A simple approach to language modeling, useful for motivating the rest of our discussion, is to use a Markov chain to model the probability that one word follows another in a given sequence. A key property of Markov models is that they are stateless, or memoryless . That is, that the probability of a transition to a future state depends only on the current state, and not on the history of previous states.
\[P(w_{i + 1} \mid w_{1:i}) \approx P(w_{i+1} \mid w_i)\]
This means that, as stated, Markov chain models are unsuited to modeling textual data due to their lack of observance of the large amount of context needed to understand natural language.
Traditional approaches to building language models relaxes the general requirement of retaining the full history of a sequence, but not as far as the Markov chain model presented in the equation above . These traditional approaches assume the \(k\)th order Markov property — that the next word in a sequence depends on only the last \(k\) words of the sequence instead of the full \(n\) .
\[P(w_{i+1} \mid w_{1:i}) \approx P(w_{i+1} \mid w_{i:i-k})\]
Under this assumption, we can estimate a sequence's probability as
\[P(w_{1:n}) \approx \prod_{i=1}^n P(w_i \mid w_{i-k:i-1})\]
One method of producing this estimate is to use the maximum likelihood estimate (MLE)
\[\hat p (w_{i+1} \mid w_{i-k:i}) = \frac{\countf{w_{i-k:i+1}}}{\countf{w_{i-k:i}}}\]

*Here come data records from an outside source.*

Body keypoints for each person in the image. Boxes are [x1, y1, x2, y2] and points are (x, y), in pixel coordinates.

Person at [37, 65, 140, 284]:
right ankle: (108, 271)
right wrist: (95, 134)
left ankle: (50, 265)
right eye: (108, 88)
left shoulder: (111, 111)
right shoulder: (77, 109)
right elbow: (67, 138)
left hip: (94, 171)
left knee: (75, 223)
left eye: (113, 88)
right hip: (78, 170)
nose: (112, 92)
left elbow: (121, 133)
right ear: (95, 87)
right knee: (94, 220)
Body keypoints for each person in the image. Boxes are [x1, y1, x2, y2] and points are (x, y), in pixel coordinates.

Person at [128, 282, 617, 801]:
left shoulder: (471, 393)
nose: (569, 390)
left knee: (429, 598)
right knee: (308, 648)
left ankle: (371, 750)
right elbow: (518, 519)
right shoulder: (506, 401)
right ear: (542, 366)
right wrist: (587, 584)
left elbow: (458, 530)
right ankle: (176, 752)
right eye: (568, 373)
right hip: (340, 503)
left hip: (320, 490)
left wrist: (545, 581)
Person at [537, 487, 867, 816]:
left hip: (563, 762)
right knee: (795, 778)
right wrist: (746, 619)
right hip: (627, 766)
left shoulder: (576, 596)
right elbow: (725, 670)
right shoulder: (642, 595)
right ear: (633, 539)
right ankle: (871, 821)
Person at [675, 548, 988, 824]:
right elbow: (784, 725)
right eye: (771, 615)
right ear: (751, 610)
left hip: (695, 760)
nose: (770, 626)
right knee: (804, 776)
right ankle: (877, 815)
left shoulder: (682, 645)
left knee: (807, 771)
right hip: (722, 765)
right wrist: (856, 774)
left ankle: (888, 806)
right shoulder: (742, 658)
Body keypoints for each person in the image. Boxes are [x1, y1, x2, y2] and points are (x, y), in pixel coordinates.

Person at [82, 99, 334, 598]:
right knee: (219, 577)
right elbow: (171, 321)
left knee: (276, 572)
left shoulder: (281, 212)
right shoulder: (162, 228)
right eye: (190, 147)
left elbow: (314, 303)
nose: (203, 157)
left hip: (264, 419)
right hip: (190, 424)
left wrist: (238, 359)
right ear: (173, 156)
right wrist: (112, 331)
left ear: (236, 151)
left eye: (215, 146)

for each subsequence \(w_{i-k:i}\) in the corpus.
However, one limitation of this approach is its lack of creative capacity. That is, if a subsequence \(w_{i-k:i+1}\) was never observed in the corpus, then its estimated probability is zero .
At first, this does not seem to pose a problem. If a sequence was not observed in a training corpus, we ought not expect a language model that understands that sequence. However, due to the compositional nature of natural language, it is likely that there are many more sequences that make sense than there are sequences in the training corpus. Thus, if we want an understanding of natural language as a whole we must be able to extrapolate meaning from sequence we have never seen before.
There are several approaches to avoiding these zero events. One family of approaches is called smoothing, where every possible sequence is provided some small probability mass. An example of smoothing is called additive smoothing where zero probabilities are avoided by assuming that each event occurs at least \(\alpha\) times in addition to its observed occurrences in the corpus. The MLE estimate is modified as
\[\hat p (w_{i+1} \mid w_{i-k:i}) = \frac{\countf{w_{i-k:i+1}} + \alpha}{\countf{w_{i-k:i}} + \alpha v}\]
where \(v\) is the size of the token vocabulary and \(0 \lt \alpha \leq 1\). Another family of approaches is using back-off, where if a sequence \(w_{i-k:i}\) is not observed, the model falls back to using \(w_{i-k-1:i}\).